Désindustrialisation
La France dispose d’atouts non négligeables. Ses parts de marché vis à vis des autres pays de l ’OCDE restent en 2002 supérieures à leur niveau moyen des 15 dernières années et c’est en France que les coûts unitaires de main d’œuvre ont le plus baissé. Et si la chute de l’emploi industriel marque le déclin de certaines régions et occasionne des souffrances aux populations concernées,la France est tout de même le troisième pays destinataire des investissements étrangers en 2002.La désindustrialisation du pays,n ’est en fait que le résultat des externalisations et délocalisations des entreprises industrielles et la dégradation du tissu industriel n ’est donc qu ’un mythe,pour encrer l’idée du caractère inéluctable des solutions de restructuration imposées,ainsi que l ’obligation de remettre en cause les garanties sociales pour garder une place dans la compétition internationale,et répondre aux exigences de rentabilité à deux chiffres (plus près de 15%que de 10). Dans la métallurgie, 45% de l’effectif actuel a plus de 45 ans et devra (selon l ’UIMM), quitter les entreprises dans les 10 prochaines années. Parallèlement, peu d’embauches ont été réalisées. Les départs massifs dans les prochaines années comparées à la faiblesse des embauches réalisées, remettront en cause la pérennité de nombreux sites industriels.
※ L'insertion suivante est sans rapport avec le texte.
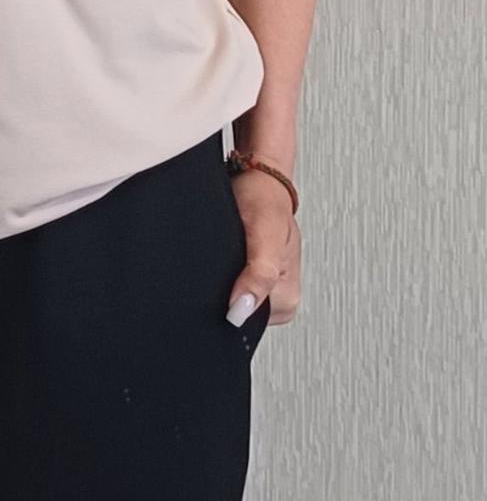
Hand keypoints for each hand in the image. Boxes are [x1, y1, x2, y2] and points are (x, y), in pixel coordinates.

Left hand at [225, 169, 299, 327]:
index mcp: (286, 300)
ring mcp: (258, 288)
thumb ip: (258, 276)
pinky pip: (221, 284)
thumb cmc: (265, 200)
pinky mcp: (243, 275)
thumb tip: (239, 313)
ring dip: (216, 279)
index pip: (245, 322)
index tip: (222, 277)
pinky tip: (218, 254)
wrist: (256, 178)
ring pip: (224, 298)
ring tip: (224, 251)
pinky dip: (214, 271)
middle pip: (234, 311)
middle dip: (220, 291)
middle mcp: (273, 298)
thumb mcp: (266, 236)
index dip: (227, 305)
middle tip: (224, 257)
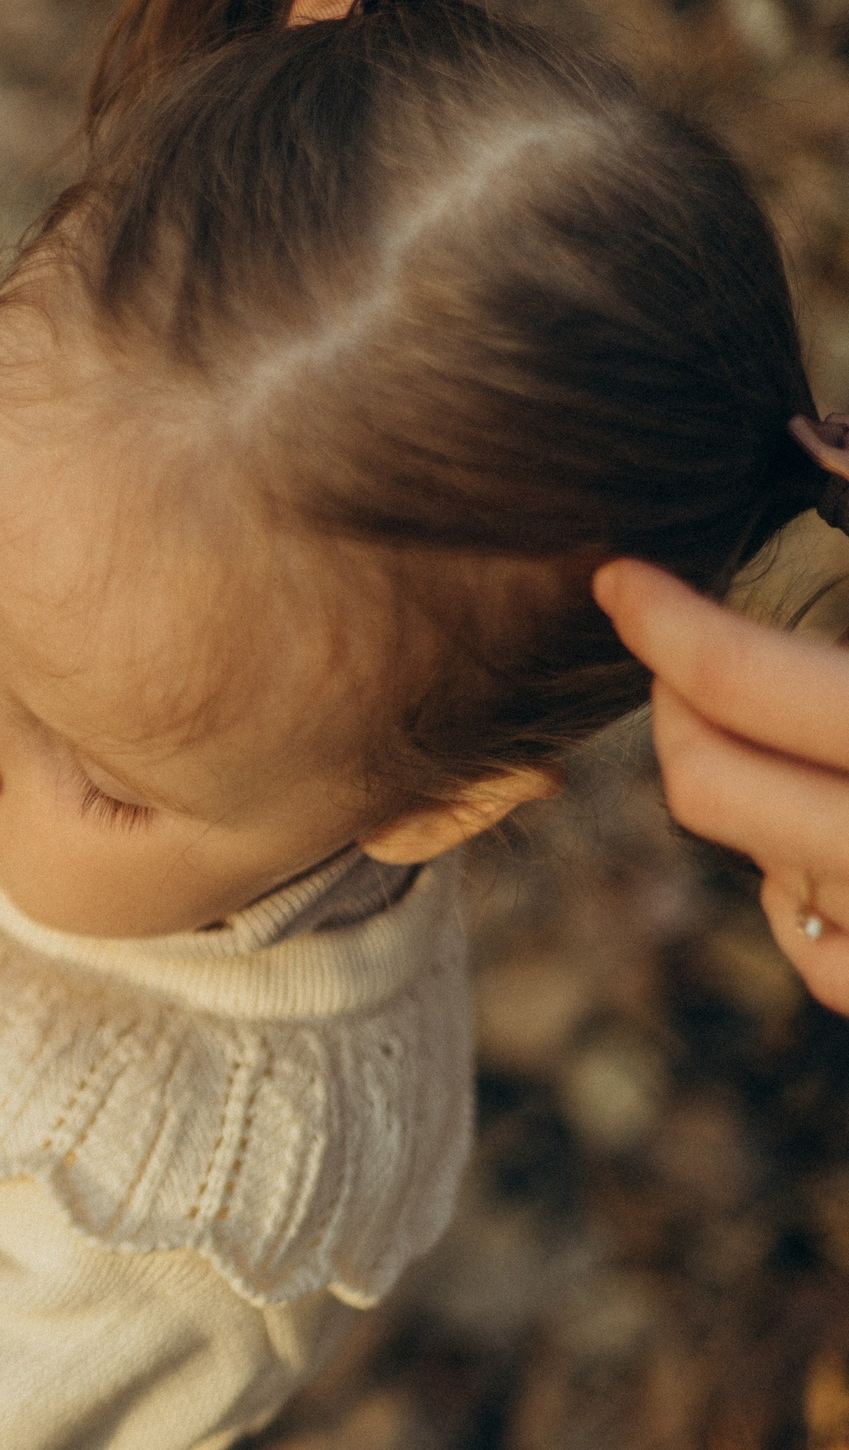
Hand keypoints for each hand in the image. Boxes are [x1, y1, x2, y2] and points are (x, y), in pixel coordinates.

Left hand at [594, 556, 848, 1014]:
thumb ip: (831, 655)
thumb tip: (821, 490)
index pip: (751, 686)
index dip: (670, 626)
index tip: (621, 581)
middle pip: (711, 786)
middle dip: (678, 711)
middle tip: (679, 658)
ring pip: (764, 869)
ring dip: (751, 798)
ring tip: (790, 739)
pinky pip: (820, 959)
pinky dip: (799, 900)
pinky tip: (819, 848)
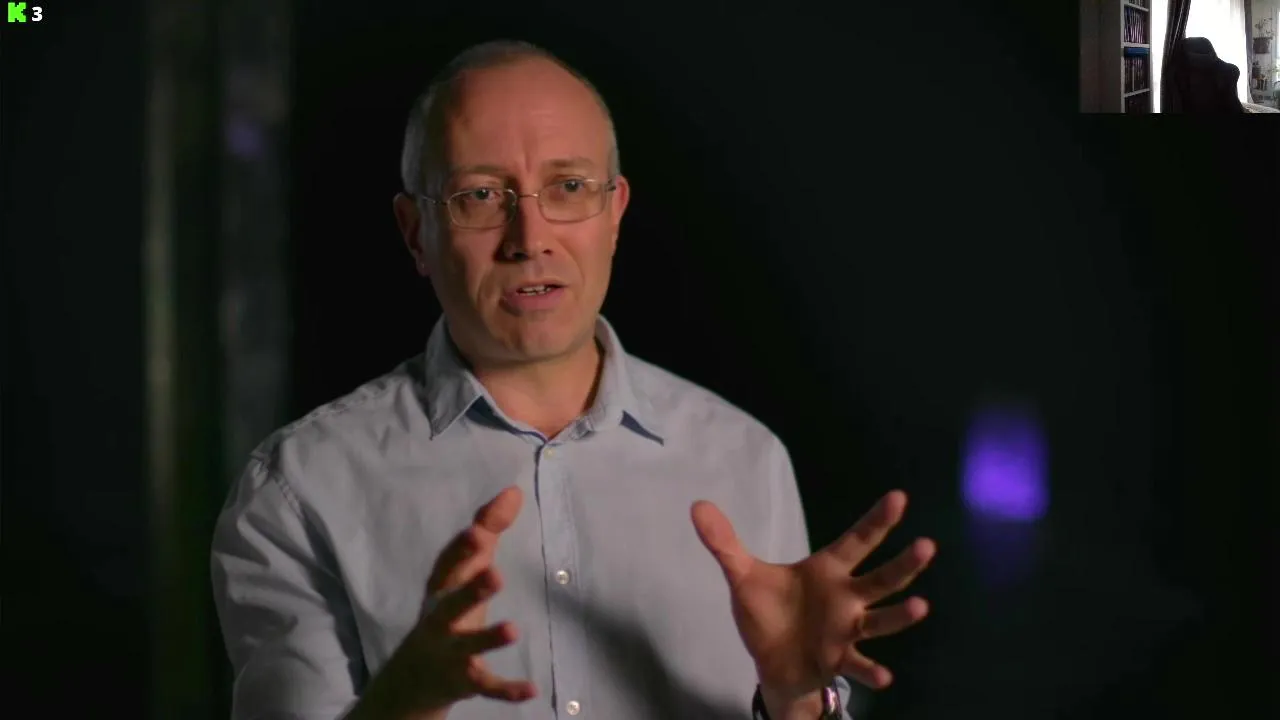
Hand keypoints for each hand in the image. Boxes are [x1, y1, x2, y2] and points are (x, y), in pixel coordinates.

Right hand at [354, 486, 536, 719]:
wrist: (413, 678)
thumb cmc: (447, 610)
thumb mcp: (465, 572)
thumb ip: (489, 530)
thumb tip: (514, 491)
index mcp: (441, 589)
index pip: (448, 566)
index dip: (461, 549)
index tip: (477, 530)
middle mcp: (439, 619)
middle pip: (450, 604)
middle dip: (470, 590)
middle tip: (495, 574)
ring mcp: (449, 652)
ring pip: (467, 646)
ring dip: (488, 638)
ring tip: (514, 630)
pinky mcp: (462, 681)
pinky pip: (484, 685)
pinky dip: (506, 690)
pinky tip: (532, 690)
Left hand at [691, 490, 934, 705]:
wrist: (770, 661)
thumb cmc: (768, 612)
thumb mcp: (743, 576)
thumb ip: (724, 543)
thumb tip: (697, 506)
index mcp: (828, 570)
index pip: (857, 540)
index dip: (877, 520)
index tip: (899, 498)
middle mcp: (846, 596)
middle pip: (882, 578)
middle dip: (905, 564)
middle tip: (927, 545)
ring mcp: (847, 629)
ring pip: (880, 619)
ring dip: (900, 615)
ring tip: (920, 606)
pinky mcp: (838, 658)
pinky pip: (858, 663)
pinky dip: (869, 670)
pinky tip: (884, 677)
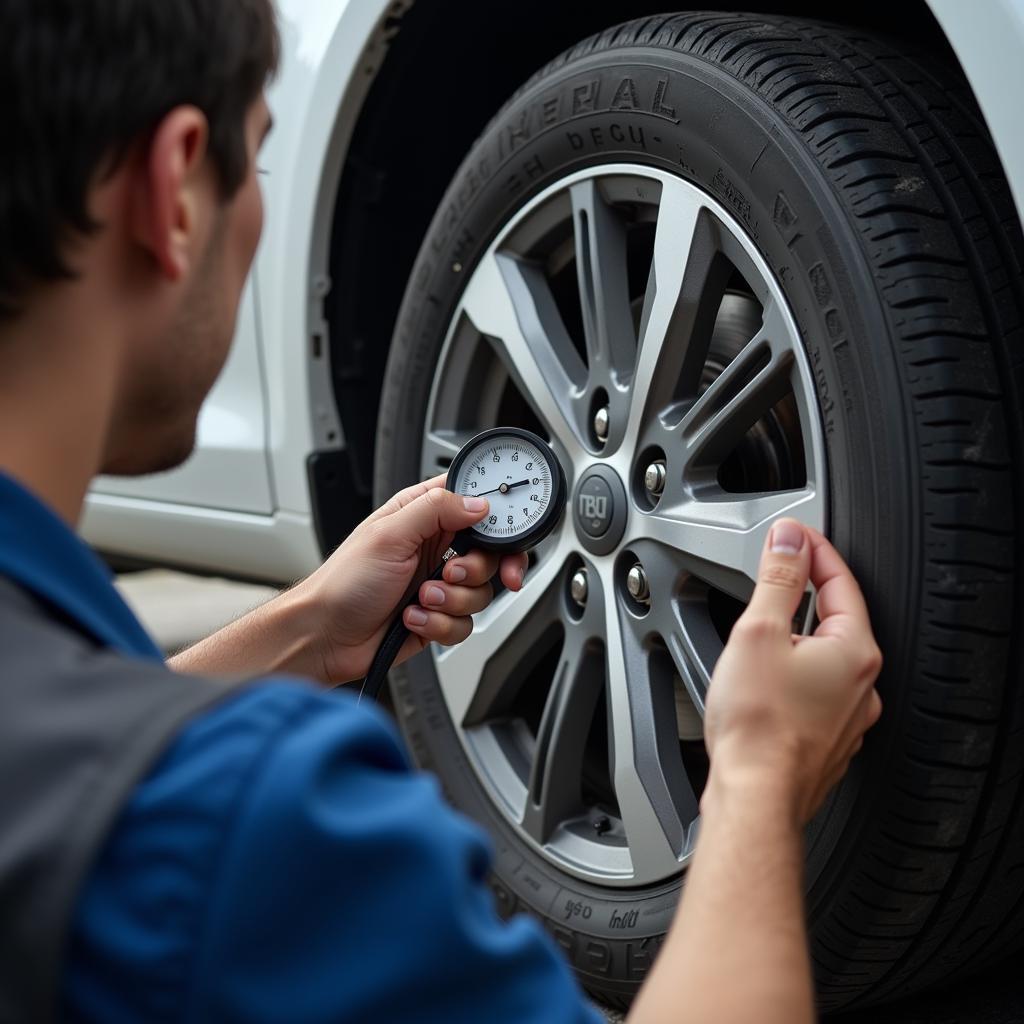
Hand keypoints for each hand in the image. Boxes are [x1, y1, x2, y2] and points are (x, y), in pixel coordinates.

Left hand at [296, 475, 527, 684]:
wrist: (326, 636)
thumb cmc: (343, 582)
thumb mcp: (388, 534)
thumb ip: (436, 510)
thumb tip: (478, 503)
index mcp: (422, 516)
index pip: (474, 504)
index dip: (495, 520)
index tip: (502, 538)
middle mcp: (434, 548)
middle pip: (488, 553)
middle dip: (475, 569)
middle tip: (451, 573)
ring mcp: (438, 584)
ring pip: (480, 592)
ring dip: (451, 600)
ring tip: (420, 599)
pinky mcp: (437, 616)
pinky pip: (465, 623)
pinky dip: (439, 624)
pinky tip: (412, 618)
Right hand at [703, 519, 882, 824]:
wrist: (754, 795)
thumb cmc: (757, 725)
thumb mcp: (758, 632)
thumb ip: (777, 580)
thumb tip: (789, 541)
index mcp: (853, 651)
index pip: (840, 582)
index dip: (813, 551)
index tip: (793, 535)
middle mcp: (861, 685)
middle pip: (836, 619)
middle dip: (806, 594)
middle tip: (775, 575)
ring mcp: (847, 718)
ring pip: (825, 661)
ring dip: (798, 639)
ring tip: (761, 633)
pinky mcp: (827, 742)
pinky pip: (816, 694)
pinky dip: (794, 677)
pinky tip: (765, 683)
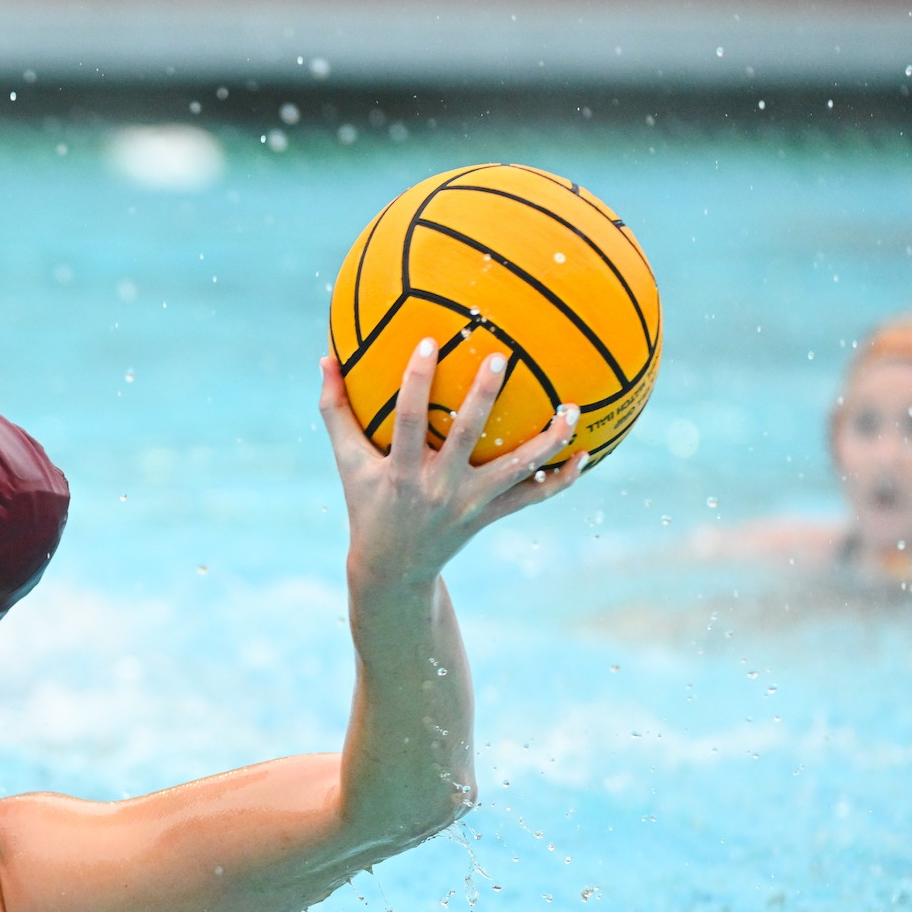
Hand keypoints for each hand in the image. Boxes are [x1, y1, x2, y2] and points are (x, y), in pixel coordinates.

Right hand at [319, 342, 584, 589]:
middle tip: (501, 358)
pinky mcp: (489, 516)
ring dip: (548, 442)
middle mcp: (438, 487)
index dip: (417, 381)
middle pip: (466, 436)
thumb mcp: (347, 461)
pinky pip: (532, 498)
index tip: (429, 342)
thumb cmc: (366, 503)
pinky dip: (561, 480)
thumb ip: (336, 410)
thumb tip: (326, 358)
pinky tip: (585, 455)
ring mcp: (469, 504)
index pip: (408, 419)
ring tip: (572, 410)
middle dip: (483, 397)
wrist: (392, 569)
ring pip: (516, 470)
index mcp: (400, 471)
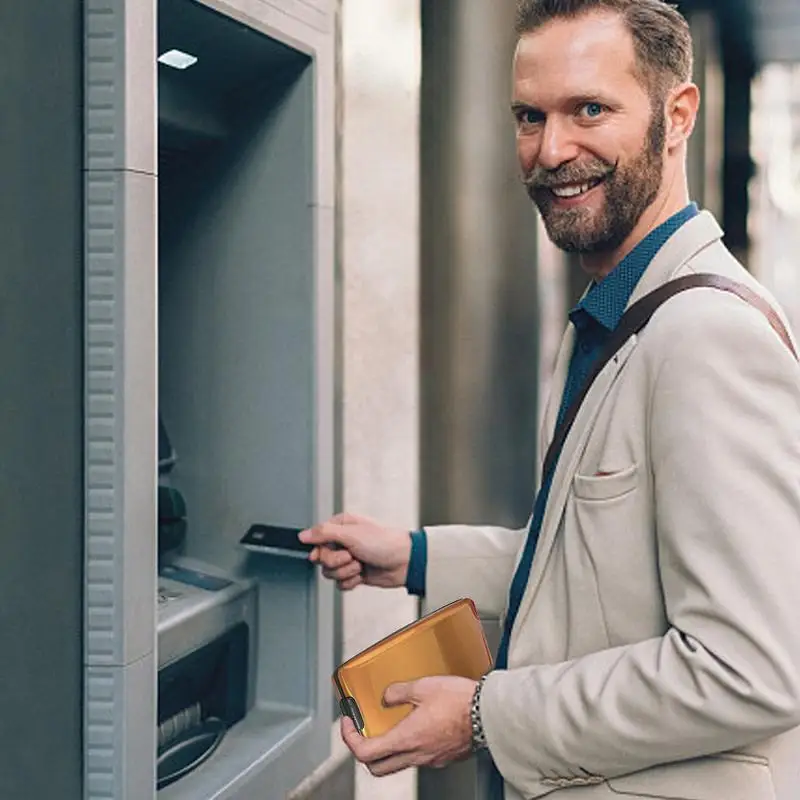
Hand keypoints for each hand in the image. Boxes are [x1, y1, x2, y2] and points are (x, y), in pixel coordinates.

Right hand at [299, 512, 412, 589]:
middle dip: (337, 562)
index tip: (333, 550)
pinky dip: (351, 582)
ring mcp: (348, 559)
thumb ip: (323, 533)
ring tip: (360, 564)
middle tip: (352, 556)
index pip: (316, 541)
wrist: (404, 562)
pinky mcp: (354, 574)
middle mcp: (343, 542)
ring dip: (346, 572)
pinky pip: (340, 584)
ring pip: (330, 573)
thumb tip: (302, 535)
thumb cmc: (384, 542)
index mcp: (340, 527)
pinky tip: (362, 574)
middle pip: (322, 560)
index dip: (322, 550)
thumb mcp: (350, 534)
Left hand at [340, 676, 476, 775]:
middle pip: (377, 767)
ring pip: (397, 764)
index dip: (349, 738)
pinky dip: (408, 745)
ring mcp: (430, 759)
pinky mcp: (442, 757)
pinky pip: (417, 757)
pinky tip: (415, 726)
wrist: (489, 714)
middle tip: (362, 731)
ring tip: (387, 727)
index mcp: (407, 738)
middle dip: (363, 751)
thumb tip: (386, 697)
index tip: (347, 723)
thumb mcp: (423, 686)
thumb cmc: (460, 701)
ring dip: (386, 749)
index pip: (366, 752)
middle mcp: (416, 755)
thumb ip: (398, 692)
D’autre part, peu d’efforts sont attribués en recherche et développement (1.38%du PIB en 2002).C ’est pourtant un enjeu majeur, tout comme la formation professionnelle.
Vieille lune
Le Président d ’ALCATEL, a prétendu que la France n’aurait d’avenir que dans la création et la conception, la production devant être confiée à des pays à main d’œuvre minima,(j ’ajoute :pouvant se trouver proches de nous maintenant que l ’Europe s ’identifie à la grenouille de la fable,l ’issue pouvant bien sûr,se montrer similaire). Cette idée prétendument moderne, est en fait une vieille lune, médiatisation soudaine du recours à la sous-traitance, car le raisonnement de la mondialisation néo-libérale est simple; le coût des facteurs n’est pas le même dans tous les pays, chaque produit intègre une combinaison différente et les produits s’échangent librement d’une zone à une autre. Il est donc avantageux de faire fabriquer là où la combinaison est la meilleure et par conséquent, chaque pays est amené à se spécialiser sur les productions où il y a un avantage comparatif. C’est sur ce raisonnement que se fondent la plupart des délocalisations, impliquant plus le déplacement des productions que celui des entreprises elles-mêmes. Le non-dit de ce modèle bien ancien, la défaisance sociale, étant la contre partie obligée, imposée à des populations laissées pour compte, dans des régions condamnées. Les coups portés aux modèles sociaux sont lourds: renégociation systématique des accords (salaires, temps de travail,primes)et parfois changement de convention collective, exibilisation et intérim, et bien souvent il faut le dire,pratique anti-syndicales. J.D.